▼

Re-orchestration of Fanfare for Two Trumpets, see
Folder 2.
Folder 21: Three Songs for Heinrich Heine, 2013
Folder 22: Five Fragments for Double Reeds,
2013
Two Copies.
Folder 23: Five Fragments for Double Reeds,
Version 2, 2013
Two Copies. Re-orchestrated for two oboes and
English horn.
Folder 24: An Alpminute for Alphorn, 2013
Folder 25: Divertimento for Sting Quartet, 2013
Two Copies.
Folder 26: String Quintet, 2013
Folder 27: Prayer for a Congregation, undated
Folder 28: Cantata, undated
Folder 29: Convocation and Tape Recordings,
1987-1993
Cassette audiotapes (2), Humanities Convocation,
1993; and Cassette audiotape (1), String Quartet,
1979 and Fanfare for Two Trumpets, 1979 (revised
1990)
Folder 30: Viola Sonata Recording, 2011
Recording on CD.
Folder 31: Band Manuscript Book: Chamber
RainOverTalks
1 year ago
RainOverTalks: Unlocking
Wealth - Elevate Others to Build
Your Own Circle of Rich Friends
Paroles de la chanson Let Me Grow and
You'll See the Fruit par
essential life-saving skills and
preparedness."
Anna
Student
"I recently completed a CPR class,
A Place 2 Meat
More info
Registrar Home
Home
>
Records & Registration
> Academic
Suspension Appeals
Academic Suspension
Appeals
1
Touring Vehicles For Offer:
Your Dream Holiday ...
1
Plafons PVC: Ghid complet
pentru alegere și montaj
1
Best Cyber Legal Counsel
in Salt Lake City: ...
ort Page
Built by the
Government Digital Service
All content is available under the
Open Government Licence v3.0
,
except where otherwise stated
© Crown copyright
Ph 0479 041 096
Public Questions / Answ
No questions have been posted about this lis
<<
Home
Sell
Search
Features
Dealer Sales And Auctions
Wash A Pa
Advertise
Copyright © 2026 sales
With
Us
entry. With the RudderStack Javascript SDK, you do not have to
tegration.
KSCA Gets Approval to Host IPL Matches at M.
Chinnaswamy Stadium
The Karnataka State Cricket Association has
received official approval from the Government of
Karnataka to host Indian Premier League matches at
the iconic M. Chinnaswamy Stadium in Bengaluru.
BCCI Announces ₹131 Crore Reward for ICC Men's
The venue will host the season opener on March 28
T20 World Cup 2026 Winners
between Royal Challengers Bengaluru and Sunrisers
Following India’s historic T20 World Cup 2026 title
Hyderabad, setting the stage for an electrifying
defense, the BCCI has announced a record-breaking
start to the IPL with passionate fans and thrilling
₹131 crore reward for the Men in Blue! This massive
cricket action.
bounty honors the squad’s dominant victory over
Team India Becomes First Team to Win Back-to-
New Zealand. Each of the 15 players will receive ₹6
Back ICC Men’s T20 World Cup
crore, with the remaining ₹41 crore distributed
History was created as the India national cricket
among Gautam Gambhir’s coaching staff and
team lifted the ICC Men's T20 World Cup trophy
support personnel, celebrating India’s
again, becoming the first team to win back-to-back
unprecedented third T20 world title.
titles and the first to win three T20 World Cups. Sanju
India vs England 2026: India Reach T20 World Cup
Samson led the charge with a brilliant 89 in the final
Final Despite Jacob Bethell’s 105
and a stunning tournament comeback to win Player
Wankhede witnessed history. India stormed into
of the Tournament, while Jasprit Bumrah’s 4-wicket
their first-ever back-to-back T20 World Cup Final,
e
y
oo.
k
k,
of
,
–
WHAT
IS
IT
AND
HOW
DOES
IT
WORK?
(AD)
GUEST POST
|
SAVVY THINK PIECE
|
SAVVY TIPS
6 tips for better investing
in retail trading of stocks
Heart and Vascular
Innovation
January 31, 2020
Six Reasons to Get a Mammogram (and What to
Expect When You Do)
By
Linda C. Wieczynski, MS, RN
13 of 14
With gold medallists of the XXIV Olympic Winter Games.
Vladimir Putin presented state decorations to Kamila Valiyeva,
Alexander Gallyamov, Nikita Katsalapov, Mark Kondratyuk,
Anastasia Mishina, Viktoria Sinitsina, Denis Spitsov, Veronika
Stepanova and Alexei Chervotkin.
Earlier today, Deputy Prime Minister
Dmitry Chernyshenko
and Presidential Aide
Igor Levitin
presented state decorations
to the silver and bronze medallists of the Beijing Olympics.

▲

Work task :: Reproduce all of the material above line by line, changing no word, spelling, or punctuation mark.

Exercise solution ::
Re-orchestration of Fanfare for Two Trumpets, see
Folder 2.
Folder 21: Three Songs for Heinrich Heine, 2013
Folder 22: Five Fragments for Double Reeds,
2013
Two Copies.
Folder 23: Five Fragments for Double Reeds,
Version 2, 2013
Two Copies. Re-orchestrated for two oboes and
English horn.
Folder 24: An Alpminute for Alphorn, 2013
Folder 25: Divertimento for Sting Quartet, 2013
Two Copies.
Folder 26: String Quintet, 2013
Folder 27: Prayer for a Congregation, undated
Folder 28: Cantata, undated
Folder 29: Convocation and Tape Recordings,
1987-1993
Cassette audiotapes (2), Humanities Convocation,
1993; and Cassette audiotape (1), String Quartet,
1979 and Fanfare for Two Trumpets, 1979 (revised
1990)
Folder 30: Viola Sonata Recording, 2011
Recording on CD.
Folder 31: Band Manuscript Book: Chamber
RainOverTalks
1 year ago
RainOverTalks: Unlocking
Wealth - Elevate Others to Build
Your Own Circle of Rich Friends
Paroles de la chanson Let Me Grow and
You'll See the Fruit par
essential life-saving skills and
preparedness."
Anna
Student
"I recently completed a CPR class,
A Place 2 Meat
More info
Registrar Home
Home
>
Records & Registration
> Academic
Suspension Appeals
Academic Suspension
Appeals
1
Touring Vehicles For Offer:
Your Dream Holiday ...
1
Plafons PVC: Ghid complet
pentru alegere și montaj
1
Best Cyber Legal Counsel
in Salt Lake City: ...
ort Page
Built by the
Government Digital Service
All content is available under the
Open Government Licence v3.0
,
except where otherwise stated
© Crown copyright
Ph 0479 041 096
Public Questions / Answ
No questions have been posted about this lis
<<
Home
Sell
Search
Features
Dealer Sales And Auctions
Wash A Pa
Advertise
Copyright © 2026 sales
With
Us
entry. With the RudderStack Javascript SDK, you do not have to
tegration.
KSCA Gets Approval to Host IPL Matches at M.
Chinnaswamy Stadium
The Karnataka State Cricket Association has
received official approval from the Government of
Karnataka to host Indian Premier League matches at
the iconic M. Chinnaswamy Stadium in Bengaluru.
BCCI Announces ₹131 Crore Reward for ICC Men's
The venue will host the season opener on March 28
T20 World Cup 2026 Winners
between Royal Challengers Bengaluru and Sunrisers
Following India’s historic T20 World Cup 2026 title
Hyderabad, setting the stage for an electrifying
defense, the BCCI has announced a record-breaking
start to the IPL with passionate fans and thrilling
₹131 crore reward for the Men in Blue! This massive
cricket action.
bounty honors the squad’s dominant victory over
Team India Becomes First Team to Win Back-to-
New Zealand. Each of the 15 players will receive ₹6
Back ICC Men’s T20 World Cup
crore, with the remaining ₹41 crore distributed
History was created as the India national cricket
among Gautam Gambhir’s coaching staff and
team lifted the ICC Men's T20 World Cup trophy
support personnel, celebrating India’s
again, becoming the first team to win back-to-back
unprecedented third T20 world title.
titles and the first to win three T20 World Cups. Sanju
India vs England 2026: India Reach T20 World Cup
Samson led the charge with a brilliant 89 in the final
Final Despite Jacob Bethell’s 105
and a stunning tournament comeback to win Player
Wankhede witnessed history. India stormed into
of the Tournament, while Jasprit Bumrah’s 4-wicket
their first-ever back-to-back T20 World Cup Final,
e
y
oo.
k
k,
of
,
–
WHAT
IS
IT
AND
HOW
DOES
IT
WORK?
(AD)
GUEST POST
|
SAVVY THINK PIECE
|
SAVVY TIPS
6 tips for better investing
in retail trading of stocks
Heart and Vascular
Innovation
January 31, 2020
Six Reasons to Get a Mammogram (and What to
Expect When You Do)
By
Linda C. Wieczynski, MS, RN
13 of 14
With gold medallists of the XXIV Olympic Winter Games.
Vladimir Putin presented state decorations to Kamila Valiyeva,
Alexander Gallyamov, Nikita Katsalapov, Mark Kondratyuk,
Anastasia Mishina, Viktoria Sinitsina, Denis Spitsov, Veronika
Stepanova and Alexei Chervotkin.
Earlier today, Deputy Prime Minister
Dmitry Chernyshenko
and Presidential Aide
Igor Levitin
presented state decorations
to the silver and bronze medallists of the Beijing Olympics.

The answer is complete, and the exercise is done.